On a personal note - unless a poll agrees with my views, I haven't believed a poll for over 25 years. Is that reasonable? Yes, because my veiws are now and always have been based on what I see going on in reality. All I'm interested in are the facts and I'm prepared to follow those facts wherever they may lead. Not these leftist pollsters efforts to remake reality. The real problem is that there are so many people who have no real core values any longer - they're what the "moderates" call mallable. They read very little, never or rarely read books and get their news from the television or the local newspaper. An absolute formula for sustainable ignorance. Just exactly what the left has been striving for since the French Revolution. That's why as many as 30 to 40 percent of voters in the primaries don't know who they're going to vote for until the end of the last debate, or even on election day.
Jonathan Gruber of MIT was villified because he said "Obamacare relied on the "stupidity of the American voter." And he beleived it then and I have no doubt he believes it today.
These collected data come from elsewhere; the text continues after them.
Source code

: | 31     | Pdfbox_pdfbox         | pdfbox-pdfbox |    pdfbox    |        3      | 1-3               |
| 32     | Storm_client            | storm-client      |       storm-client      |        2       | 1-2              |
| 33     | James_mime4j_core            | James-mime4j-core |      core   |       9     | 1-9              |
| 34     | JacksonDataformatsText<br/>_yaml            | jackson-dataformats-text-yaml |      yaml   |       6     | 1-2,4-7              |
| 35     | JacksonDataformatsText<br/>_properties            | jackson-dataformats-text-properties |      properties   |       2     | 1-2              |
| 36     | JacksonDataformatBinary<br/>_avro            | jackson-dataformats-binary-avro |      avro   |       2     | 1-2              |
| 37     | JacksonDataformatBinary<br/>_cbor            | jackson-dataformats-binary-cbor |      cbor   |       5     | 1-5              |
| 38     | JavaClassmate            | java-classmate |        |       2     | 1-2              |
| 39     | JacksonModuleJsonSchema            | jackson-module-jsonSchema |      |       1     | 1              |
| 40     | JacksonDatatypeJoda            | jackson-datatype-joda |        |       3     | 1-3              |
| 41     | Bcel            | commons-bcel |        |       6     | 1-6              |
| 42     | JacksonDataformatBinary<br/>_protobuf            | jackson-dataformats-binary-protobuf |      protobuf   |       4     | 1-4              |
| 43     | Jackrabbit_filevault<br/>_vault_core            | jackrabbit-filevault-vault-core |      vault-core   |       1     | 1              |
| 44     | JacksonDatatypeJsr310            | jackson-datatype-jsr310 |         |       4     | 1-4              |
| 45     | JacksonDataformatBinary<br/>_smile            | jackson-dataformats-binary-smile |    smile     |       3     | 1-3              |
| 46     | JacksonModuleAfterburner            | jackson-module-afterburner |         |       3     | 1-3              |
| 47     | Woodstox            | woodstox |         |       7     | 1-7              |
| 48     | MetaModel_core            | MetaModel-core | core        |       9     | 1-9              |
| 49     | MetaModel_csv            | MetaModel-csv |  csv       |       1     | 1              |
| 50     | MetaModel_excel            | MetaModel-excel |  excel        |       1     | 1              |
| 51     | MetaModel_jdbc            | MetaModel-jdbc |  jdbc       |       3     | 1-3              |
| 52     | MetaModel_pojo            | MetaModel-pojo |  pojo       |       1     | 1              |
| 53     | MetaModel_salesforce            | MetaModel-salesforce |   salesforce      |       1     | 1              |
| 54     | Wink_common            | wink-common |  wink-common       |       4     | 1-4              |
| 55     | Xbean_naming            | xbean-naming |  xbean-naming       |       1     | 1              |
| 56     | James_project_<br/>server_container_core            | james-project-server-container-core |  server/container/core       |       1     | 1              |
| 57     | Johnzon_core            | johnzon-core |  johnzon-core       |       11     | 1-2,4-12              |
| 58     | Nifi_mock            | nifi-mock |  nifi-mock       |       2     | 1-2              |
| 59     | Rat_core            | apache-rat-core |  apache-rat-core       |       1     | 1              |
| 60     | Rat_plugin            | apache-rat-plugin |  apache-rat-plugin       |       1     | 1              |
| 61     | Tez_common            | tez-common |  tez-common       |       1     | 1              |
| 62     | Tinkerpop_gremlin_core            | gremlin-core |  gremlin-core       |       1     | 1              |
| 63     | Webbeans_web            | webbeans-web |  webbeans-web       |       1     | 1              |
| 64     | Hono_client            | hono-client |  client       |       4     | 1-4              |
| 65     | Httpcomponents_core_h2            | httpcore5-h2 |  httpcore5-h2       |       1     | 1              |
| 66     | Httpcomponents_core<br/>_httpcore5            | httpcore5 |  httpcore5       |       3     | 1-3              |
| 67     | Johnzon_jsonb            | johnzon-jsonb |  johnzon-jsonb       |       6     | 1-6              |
He was even villified by the Democratics holding his leash. But reality demonstrates one incontrovertible fact - he's right.
In 2012 this article was published, Studies Show Most Americans Are Too Stupid toVote, where-in the author notes: "when asked questions about our government and political leaders, the survey results found:"
- 85% did not know the meaning of the “the rule of law.”
- 82% could not name “two rights stated in the Declaration of Independence.”
- 75% were not able to correctly answer “What does the judiciary branch do?”
- 71% were unable to identify the Constitution as the “supreme law of the land.”
- 68% did not know how many justices are on the Supreme Court.
- 63% could not name one of their two US Senators.
- 62% could not identify “What happened at the Constitutional Convention?”
- 62% could not answer “the name of the Speaker of the US
House.”
"Who doesn’t want the highest possible number of people to vote? I don’t. My vote should not have to compete with that of a moron who can’t blurt out “life, liberty, and the pursuit of happiness” when asked to name the rights mentioned in the Declaration of Independence. (A “moron” is someone with a mental age between 8 and 12, for those of you who vote Democrat.) If you don’t know that the Constitution is the supreme law of the land, you should not be allowed to vote–photo ID or not. Nor should your political opinions carry weight among the 15 percent in this country who actually know something. Combined with another survey released last week showing that liberals are politically ignorant, closed-minded, judgmental, hate-mongers, you realize that the voting franchise has been diluted too far."
And some of you think my views are hate speech. Well - truth isn't hate speech. It's just the truth!